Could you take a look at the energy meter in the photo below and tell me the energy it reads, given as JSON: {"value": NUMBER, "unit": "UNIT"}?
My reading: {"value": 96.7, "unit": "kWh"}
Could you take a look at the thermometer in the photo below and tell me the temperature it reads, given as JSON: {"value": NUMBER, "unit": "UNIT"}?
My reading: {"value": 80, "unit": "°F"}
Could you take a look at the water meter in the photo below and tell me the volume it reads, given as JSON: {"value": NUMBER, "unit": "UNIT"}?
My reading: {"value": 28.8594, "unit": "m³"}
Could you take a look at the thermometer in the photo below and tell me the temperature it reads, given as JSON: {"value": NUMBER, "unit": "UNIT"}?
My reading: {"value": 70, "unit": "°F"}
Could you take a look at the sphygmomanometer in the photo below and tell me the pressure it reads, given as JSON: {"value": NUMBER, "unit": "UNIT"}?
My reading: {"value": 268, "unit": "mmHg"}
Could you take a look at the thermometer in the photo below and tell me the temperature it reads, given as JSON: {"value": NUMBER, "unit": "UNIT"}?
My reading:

• • • • • • •

• [Assigned task]: Reproduce all of the items above verbatim, line for line, without altering any character.

• [Problem solution]:
Could you take a look at the energy meter in the photo below and tell me the energy it reads, given as JSON: {"value": NUMBER, "unit": "UNIT"}?
My reading: {"value": 96.7, "unit": "kWh"}
Could you take a look at the thermometer in the photo below and tell me the temperature it reads, given as JSON: {"value": NUMBER, "unit": "UNIT"}?
My reading: {"value": 80, "unit": "°F"}
Could you take a look at the water meter in the photo below and tell me the volume it reads, given as JSON: {"value": NUMBER, "unit": "UNIT"}?
My reading: {"value": 28.8594, "unit": "m³"}
Could you take a look at the thermometer in the photo below and tell me the temperature it reads, given as JSON: {"value": NUMBER, "unit": "UNIT"}?
My reading: {"value": 70, "unit": "°F"}
Could you take a look at the sphygmomanometer in the photo below and tell me the pressure it reads, given as JSON: {"value": NUMBER, "unit": "UNIT"}?
My reading: {"value": 268, "unit": "mmHg"}
Could you take a look at the thermometer in the photo below and tell me the temperature it reads, given as JSON: {"value": NUMBER, "unit": "UNIT"}?
My reading:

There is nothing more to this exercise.